> **Activity**
What lines of the data below include the word "ServiceCollectionExtensions"? Report them by copying each.

======== Available data

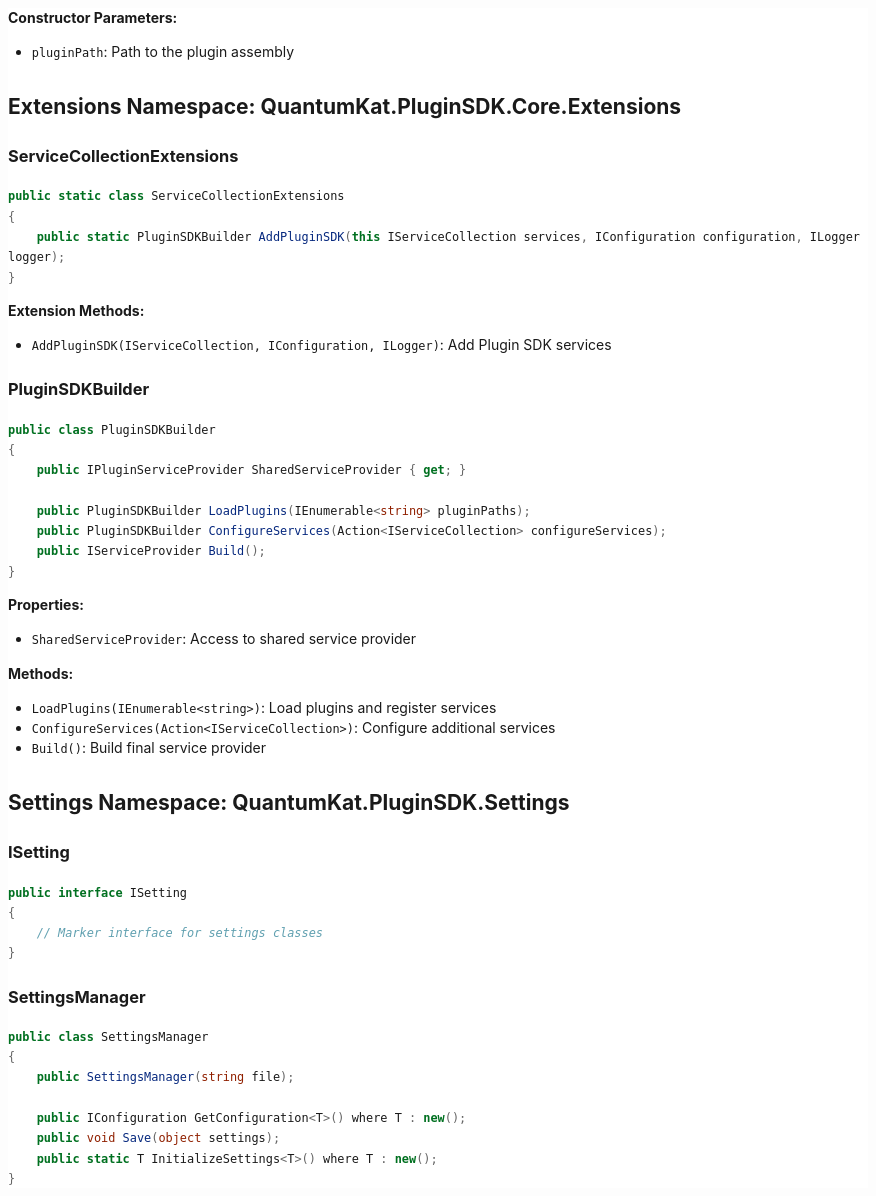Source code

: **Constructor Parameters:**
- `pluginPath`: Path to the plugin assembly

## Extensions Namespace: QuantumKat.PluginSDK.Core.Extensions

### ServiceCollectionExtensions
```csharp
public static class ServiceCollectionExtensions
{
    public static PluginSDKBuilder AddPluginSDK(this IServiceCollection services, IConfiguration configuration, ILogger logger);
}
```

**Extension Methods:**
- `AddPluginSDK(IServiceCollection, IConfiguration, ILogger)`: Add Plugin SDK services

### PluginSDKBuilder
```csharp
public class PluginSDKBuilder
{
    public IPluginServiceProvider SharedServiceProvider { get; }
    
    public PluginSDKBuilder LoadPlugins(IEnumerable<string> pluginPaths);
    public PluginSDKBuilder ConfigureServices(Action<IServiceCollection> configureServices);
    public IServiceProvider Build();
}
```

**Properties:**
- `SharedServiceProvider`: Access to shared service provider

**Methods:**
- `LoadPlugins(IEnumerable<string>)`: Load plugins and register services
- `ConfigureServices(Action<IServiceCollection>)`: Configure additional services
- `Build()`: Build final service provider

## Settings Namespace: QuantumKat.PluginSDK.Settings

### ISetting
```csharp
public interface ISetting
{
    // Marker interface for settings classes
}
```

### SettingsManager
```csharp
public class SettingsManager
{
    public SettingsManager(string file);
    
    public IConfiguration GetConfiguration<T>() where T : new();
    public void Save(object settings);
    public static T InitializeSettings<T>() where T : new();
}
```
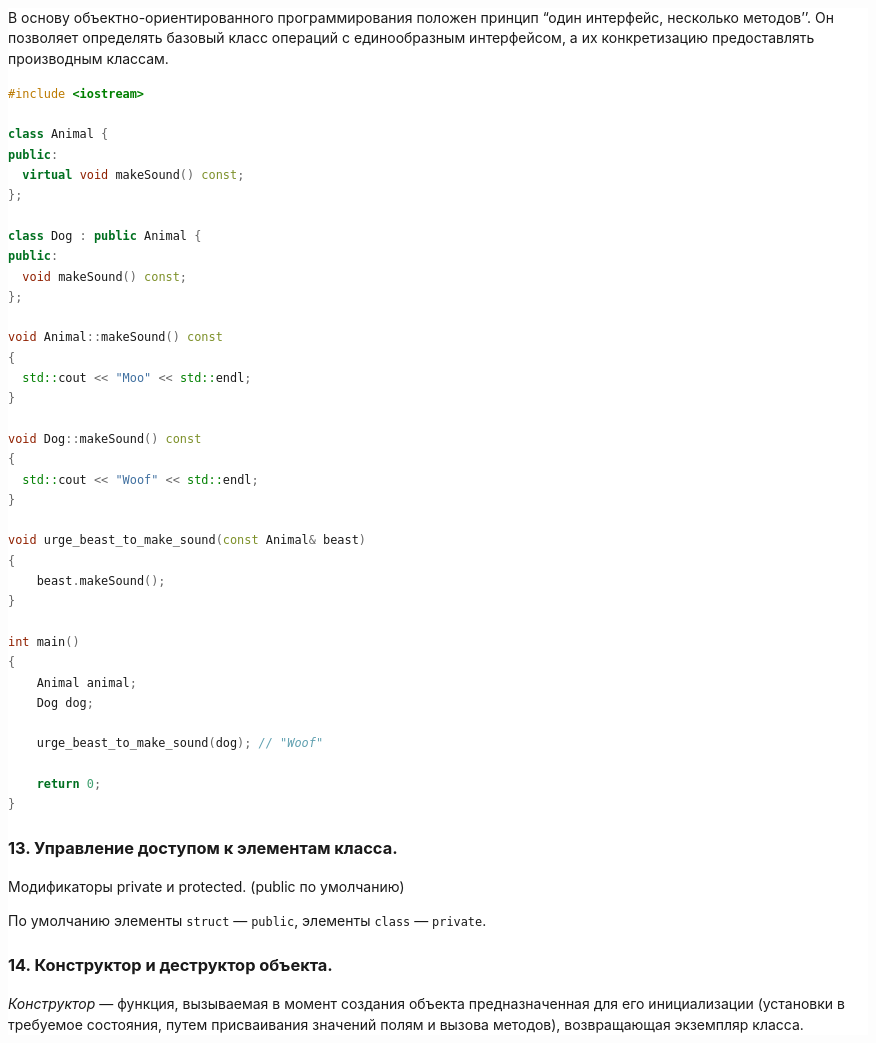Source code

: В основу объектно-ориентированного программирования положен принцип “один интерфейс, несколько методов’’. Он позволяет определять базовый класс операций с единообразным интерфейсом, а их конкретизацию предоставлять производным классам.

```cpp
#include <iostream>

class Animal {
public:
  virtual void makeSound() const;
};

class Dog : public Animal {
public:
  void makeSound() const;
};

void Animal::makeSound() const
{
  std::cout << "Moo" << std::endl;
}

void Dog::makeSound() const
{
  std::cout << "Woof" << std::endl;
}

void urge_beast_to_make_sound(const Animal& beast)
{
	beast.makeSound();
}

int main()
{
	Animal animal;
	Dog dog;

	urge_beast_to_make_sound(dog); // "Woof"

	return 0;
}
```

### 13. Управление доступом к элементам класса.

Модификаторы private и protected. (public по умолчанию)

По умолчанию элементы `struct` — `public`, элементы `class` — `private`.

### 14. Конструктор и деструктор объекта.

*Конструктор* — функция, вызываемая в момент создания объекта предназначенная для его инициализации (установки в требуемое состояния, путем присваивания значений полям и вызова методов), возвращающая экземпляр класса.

================

> **Task answer**
### ServiceCollectionExtensions
public static class ServiceCollectionExtensions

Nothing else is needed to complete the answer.